Der Gong der Standuhr zeigte ihr, dass sie sich tatsächlich ein wenig vertrödelt hatte und bereits spät dran war.

Als sie mit eiligen Schritten nach unten lief, kam ihr soeben Winston entgegen, der sich bei ihrem Anblick verbeugte.

"Mylady."

"Winston! Wissen Sie, ob Lord White bereits im Salon wartet?"

"Nein, Mylady, Mylord ist noch nicht zurückgekehrt."

"Oh." Lucinda versuchte, sich ihre Enttäuschung nicht allzu sehr anmerken zu lassen und setzte ein kleines Lächeln auf. "Danke, Winston. Dann werde ich mit dem Essen noch ein wenig warten."

"Sehr wohl, Mylady."

Lucinda ging nun in gemächlicherem Tempo weiter zum Salon, in dem bereits ein Diener wartete, um ihr den Stuhl zurechtzurücken, aber Lucinda winkte ab.

"Danke, ich möchte mich noch nicht setzen." In ihren Gliedern herrschte eine Unruhe, die sie durch den Raum ans Fenster trieb. Ihr Blick schweifte nach draußen, aber dort war außer dem leeren Garten, der langsam in Dunkelheit versank, nicht viel zu sehen.

Nicht sehr ladylike setzte sie sich auf das Fensterbrett und sah ihrem Atem dabei zu, wie er kräuselnde Spuren auf der kalten Glasscheibe hinterließ.

Ihre Gedanken schweiften ab, trieben sie hierhin und dorthin, bis die Tür zum Salon sich plötzlich öffnete.

Sofort sprang Lucinda auf, da sie mit Bailian rechnete, doch es war Winston.

"Mylady, Mrs. Brown möchte gerne wissen, ob das Dinner noch benötigt wird."

"Ich möchte noch auf Mylord warten, wenn es ihr keine zu großen Umstände bereitet."

Winston hüstelte. "Mylady, wenn mir die Bemerkung gestattet ist, ich gehe davon aus, dass Mylord bereits auswärts zu Abend gegessen hat."

"Auswärts? Oh. Wie spät ist es denn inzwischen?" Lucinda hatte jegliches Zeitgefühl verloren.

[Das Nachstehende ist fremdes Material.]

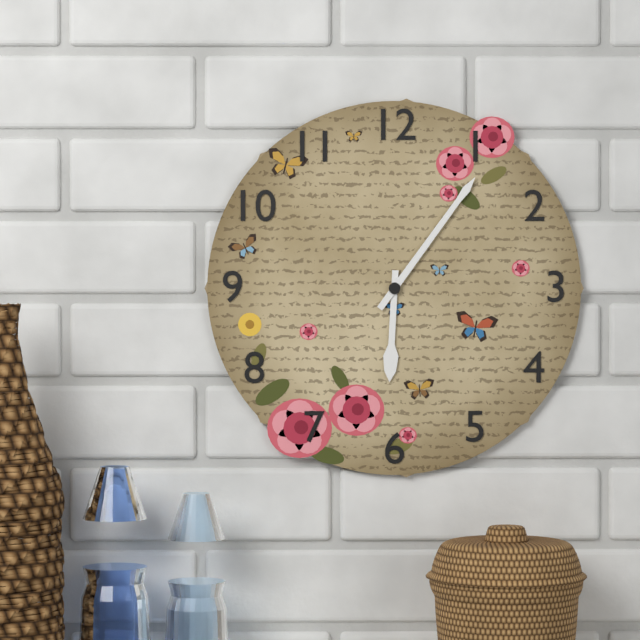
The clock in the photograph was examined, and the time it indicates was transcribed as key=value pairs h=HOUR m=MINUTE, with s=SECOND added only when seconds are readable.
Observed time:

"Nach acht, Mylady." Acht Uhr? Dann hatte sie bereits über eine Stunde auf Bailian gewartet!

Die vertraute Mischung aus Wut und Frustration machte sich in ihr breit. Sie atmete einmal tief durch.

"Dann lassen Sie das Essen bitte für mich auftragen, Winston. Und sofern Mrs. Brown ausreichend Pie gemacht hat, darf sich gerne die gesamte Dienerschaft daran gütlich tun."

"Sie sind sehr gütig, Mylady", bedankte sich Winston und wollte den Raum verlassen, als Lucinda ihn noch einmal ansprach.

"Ach, und Winston? Bitte bringen Sie eine Flasche von Lord Whites bestem Wein."

Bei dieser Anweisung schien der Butler kurz unsicher zu zögern, setzte aber sofort wieder seine professionelle, undurchschaubare Maske auf. "Wie Sie wünschen, Mylady."

Wenn Bailian es weder für nötig hielt, sie mit seiner Anwesenheit zu beehren noch auch nur eine kleine Nachricht zu schicken, dann würde sie sich die Leere dieses riesigen Zimmers eben schöntrinken.

***

Etwa zwei Stunden später war sich Lucinda nicht mehr ganz sicher, ob diese Idee wirklich so gut gewesen war.